**WHAT YOU NEED TO DO**:
Starting at the beginning of the rows and ending with the line containing "polo tetap bersih", lay out each line as a Markdown table with the columns Line No. and Text, omitting blank lines.

═══ SUPPLIED DATA

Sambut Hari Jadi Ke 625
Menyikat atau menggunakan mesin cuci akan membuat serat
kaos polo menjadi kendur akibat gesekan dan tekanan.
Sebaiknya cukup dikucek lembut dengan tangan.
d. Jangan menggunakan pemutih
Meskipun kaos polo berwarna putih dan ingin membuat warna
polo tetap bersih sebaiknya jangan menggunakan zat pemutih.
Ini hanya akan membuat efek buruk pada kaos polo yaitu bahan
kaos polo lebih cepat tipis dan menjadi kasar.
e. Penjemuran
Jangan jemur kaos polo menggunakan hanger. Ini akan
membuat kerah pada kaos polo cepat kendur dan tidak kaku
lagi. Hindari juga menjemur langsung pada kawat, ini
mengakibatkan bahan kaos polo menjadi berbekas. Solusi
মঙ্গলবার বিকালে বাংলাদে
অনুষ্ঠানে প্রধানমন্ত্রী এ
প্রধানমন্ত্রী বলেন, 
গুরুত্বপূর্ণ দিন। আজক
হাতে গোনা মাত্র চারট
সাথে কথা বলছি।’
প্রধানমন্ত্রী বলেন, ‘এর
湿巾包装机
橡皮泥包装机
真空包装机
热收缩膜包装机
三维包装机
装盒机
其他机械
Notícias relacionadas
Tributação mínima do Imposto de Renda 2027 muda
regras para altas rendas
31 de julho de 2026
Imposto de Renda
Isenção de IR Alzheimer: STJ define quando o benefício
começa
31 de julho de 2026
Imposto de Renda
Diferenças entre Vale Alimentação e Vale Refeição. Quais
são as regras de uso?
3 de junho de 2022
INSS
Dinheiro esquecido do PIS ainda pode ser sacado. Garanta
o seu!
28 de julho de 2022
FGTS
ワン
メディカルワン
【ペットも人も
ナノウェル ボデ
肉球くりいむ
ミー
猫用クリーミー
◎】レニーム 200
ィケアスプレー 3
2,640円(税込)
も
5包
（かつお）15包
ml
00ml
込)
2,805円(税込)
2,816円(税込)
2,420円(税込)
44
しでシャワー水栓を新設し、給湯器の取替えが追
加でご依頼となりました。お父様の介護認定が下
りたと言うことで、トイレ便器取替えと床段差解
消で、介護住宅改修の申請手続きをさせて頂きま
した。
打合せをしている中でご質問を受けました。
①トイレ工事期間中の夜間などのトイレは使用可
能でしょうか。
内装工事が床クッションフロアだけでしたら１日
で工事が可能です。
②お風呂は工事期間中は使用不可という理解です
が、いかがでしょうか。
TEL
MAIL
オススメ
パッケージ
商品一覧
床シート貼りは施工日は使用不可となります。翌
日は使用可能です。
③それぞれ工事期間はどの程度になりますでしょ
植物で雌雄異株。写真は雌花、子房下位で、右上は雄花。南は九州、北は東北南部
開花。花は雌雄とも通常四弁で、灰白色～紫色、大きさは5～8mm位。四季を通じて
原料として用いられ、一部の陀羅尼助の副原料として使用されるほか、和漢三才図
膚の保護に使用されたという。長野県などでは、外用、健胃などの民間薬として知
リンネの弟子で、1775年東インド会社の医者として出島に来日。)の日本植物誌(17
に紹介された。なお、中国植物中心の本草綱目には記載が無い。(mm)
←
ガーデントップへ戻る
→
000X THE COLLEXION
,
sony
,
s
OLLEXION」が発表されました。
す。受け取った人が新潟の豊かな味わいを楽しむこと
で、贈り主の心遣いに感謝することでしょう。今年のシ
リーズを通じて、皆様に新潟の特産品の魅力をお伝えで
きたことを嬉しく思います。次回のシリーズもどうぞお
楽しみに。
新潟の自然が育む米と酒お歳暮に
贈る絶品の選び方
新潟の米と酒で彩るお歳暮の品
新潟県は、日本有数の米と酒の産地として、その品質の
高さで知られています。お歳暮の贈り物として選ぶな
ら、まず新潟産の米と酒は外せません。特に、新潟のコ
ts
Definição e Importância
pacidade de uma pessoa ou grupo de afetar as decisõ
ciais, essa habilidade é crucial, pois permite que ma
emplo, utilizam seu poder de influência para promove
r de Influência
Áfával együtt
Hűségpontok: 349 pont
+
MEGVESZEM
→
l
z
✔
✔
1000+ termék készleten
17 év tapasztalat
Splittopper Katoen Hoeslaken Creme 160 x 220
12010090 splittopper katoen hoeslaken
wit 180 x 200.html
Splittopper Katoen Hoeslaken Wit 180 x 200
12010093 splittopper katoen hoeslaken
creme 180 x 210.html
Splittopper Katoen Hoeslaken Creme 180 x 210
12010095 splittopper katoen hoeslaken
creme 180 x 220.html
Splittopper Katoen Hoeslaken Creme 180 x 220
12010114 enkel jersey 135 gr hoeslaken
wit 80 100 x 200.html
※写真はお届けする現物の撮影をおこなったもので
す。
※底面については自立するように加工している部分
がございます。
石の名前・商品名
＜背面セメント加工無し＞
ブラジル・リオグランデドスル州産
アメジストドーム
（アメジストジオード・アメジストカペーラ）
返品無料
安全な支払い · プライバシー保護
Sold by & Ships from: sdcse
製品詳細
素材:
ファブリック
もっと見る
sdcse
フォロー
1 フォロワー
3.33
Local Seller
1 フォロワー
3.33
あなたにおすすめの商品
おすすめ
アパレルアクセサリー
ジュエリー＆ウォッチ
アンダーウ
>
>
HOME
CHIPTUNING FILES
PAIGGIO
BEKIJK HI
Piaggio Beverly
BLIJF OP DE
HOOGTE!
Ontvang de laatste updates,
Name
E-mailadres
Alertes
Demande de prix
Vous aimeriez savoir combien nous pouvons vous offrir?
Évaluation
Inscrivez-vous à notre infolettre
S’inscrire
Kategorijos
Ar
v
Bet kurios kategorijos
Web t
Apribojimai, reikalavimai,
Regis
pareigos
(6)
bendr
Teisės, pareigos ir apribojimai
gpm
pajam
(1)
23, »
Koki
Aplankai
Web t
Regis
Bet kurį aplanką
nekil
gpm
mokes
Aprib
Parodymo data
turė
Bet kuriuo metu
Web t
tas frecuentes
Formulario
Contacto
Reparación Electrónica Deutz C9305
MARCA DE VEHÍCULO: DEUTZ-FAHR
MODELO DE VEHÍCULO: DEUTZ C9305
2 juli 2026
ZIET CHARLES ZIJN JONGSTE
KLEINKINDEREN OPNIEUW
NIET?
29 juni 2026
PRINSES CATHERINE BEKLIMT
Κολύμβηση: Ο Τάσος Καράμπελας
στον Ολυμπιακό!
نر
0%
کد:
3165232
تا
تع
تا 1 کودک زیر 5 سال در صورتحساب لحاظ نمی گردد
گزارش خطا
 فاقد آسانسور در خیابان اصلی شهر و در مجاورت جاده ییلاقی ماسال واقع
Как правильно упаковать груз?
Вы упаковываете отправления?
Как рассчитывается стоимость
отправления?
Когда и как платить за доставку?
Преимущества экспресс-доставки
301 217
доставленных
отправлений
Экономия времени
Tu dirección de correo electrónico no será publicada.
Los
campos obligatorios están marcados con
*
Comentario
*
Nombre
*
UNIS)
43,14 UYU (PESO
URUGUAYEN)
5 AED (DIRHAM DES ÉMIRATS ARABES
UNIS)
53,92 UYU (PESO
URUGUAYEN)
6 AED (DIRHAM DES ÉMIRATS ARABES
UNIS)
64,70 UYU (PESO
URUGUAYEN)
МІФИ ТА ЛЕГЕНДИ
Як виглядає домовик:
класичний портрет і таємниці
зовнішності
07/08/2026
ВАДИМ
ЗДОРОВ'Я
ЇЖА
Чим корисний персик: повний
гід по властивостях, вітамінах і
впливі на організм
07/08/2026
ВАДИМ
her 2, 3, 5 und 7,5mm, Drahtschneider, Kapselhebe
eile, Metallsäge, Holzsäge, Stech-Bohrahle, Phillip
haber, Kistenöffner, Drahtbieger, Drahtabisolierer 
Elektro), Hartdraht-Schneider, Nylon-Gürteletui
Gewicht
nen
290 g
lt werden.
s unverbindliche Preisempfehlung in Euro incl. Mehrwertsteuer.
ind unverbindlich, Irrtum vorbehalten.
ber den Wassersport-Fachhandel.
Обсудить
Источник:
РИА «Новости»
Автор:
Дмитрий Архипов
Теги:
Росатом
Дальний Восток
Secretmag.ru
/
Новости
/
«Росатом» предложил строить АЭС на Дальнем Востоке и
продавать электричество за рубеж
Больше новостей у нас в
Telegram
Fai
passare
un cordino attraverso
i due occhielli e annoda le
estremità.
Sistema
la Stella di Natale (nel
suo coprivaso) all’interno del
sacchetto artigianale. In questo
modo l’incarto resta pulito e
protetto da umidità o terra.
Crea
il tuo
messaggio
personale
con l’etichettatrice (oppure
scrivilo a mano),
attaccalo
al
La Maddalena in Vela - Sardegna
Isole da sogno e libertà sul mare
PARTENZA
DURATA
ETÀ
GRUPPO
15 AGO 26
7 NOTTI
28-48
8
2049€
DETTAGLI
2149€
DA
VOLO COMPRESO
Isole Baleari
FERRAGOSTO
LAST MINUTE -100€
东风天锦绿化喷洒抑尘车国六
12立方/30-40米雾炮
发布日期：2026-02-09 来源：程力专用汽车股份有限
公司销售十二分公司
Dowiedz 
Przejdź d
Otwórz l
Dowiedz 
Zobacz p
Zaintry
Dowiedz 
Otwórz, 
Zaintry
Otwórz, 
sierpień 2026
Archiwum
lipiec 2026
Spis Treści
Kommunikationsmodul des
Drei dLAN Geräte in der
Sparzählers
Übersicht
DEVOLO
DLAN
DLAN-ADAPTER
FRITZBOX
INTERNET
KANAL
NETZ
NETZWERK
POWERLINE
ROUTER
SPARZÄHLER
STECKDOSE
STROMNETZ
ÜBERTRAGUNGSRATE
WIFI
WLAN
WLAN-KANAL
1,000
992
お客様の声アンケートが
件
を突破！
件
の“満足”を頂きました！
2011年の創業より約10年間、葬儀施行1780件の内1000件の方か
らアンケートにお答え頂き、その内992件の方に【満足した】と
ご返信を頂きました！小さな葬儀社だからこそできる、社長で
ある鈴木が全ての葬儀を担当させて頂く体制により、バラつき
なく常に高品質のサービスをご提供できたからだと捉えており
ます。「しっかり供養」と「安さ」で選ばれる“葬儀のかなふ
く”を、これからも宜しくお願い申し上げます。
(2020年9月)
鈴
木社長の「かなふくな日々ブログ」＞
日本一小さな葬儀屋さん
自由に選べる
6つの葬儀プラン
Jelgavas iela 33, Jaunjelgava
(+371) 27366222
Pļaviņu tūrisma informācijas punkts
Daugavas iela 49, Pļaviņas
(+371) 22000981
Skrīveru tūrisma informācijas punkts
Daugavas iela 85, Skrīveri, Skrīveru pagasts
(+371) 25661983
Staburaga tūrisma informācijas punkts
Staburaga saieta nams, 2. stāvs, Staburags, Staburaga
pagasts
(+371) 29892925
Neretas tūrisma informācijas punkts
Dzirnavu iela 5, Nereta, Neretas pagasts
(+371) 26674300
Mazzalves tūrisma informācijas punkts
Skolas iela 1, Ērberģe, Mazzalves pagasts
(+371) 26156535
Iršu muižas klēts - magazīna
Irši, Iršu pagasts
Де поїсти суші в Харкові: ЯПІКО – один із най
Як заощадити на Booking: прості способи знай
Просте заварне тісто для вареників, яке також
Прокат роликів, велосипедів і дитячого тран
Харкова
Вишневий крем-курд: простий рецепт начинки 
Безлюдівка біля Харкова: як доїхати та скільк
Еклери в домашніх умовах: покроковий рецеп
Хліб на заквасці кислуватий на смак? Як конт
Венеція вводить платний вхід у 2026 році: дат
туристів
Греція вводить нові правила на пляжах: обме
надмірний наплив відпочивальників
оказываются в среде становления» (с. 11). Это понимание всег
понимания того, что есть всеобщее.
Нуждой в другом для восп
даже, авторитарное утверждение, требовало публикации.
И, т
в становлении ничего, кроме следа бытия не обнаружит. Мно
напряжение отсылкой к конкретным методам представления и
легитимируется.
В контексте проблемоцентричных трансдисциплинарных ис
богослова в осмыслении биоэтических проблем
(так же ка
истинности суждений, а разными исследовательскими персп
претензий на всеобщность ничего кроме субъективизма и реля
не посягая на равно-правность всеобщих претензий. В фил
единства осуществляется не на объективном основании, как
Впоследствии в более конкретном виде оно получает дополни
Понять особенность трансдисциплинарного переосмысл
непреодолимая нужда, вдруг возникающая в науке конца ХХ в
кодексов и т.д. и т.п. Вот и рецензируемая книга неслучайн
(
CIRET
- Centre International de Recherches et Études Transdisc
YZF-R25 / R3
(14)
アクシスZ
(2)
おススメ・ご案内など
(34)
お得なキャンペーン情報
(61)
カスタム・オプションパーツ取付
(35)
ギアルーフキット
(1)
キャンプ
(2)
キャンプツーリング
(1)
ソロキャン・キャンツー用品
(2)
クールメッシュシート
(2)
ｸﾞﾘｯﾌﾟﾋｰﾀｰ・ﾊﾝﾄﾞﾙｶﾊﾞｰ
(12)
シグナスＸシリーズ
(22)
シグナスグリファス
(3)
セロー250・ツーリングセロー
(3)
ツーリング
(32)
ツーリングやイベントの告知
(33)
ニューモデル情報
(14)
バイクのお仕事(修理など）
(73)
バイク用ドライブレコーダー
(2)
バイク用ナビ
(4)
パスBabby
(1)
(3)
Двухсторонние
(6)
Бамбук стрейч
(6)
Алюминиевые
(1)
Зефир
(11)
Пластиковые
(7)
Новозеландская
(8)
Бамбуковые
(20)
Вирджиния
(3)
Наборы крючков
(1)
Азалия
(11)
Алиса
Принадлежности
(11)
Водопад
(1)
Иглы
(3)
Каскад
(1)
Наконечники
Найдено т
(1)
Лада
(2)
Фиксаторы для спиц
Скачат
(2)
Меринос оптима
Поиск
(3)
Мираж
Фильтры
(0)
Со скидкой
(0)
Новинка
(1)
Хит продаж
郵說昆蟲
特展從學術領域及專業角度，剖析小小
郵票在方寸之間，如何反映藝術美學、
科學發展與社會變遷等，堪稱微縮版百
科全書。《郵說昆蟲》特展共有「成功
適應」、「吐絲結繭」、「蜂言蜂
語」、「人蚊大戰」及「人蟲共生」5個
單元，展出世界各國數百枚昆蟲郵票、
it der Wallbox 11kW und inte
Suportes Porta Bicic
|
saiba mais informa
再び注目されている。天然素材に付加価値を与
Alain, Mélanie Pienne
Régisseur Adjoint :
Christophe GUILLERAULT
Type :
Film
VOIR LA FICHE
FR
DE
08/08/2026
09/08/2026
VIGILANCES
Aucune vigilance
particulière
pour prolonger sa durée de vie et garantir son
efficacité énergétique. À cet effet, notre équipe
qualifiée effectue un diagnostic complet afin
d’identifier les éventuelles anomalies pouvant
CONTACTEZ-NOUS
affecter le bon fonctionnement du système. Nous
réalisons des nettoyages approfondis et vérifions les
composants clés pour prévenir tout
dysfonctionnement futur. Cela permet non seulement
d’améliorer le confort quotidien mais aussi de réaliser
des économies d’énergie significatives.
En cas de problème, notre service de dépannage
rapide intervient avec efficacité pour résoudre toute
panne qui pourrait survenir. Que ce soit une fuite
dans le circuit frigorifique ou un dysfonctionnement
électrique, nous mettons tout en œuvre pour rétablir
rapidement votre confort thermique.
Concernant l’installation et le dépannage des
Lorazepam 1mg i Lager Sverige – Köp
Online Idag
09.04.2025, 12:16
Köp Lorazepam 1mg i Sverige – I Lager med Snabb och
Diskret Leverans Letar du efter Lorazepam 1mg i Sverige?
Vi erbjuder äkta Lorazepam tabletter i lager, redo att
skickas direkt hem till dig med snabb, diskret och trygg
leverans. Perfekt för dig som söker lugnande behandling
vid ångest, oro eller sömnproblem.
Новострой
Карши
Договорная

══════

**ANSWER BOX**:
| Line No. | Text |
|---|---|
| 1 | Sambut Hari Jadi Ke 625 |
| 2 | Menyikat atau menggunakan mesin cuci akan membuat serat |
| 3 | kaos polo menjadi kendur akibat gesekan dan tekanan. |
| 4 | Sebaiknya cukup dikucek lembut dengan tangan. |
| 5 | d. Jangan menggunakan pemutih |
| 6 | Meskipun kaos polo berwarna putih dan ingin membuat warna |
| 7 | polo tetap bersih sebaiknya jangan menggunakan zat pemutih. |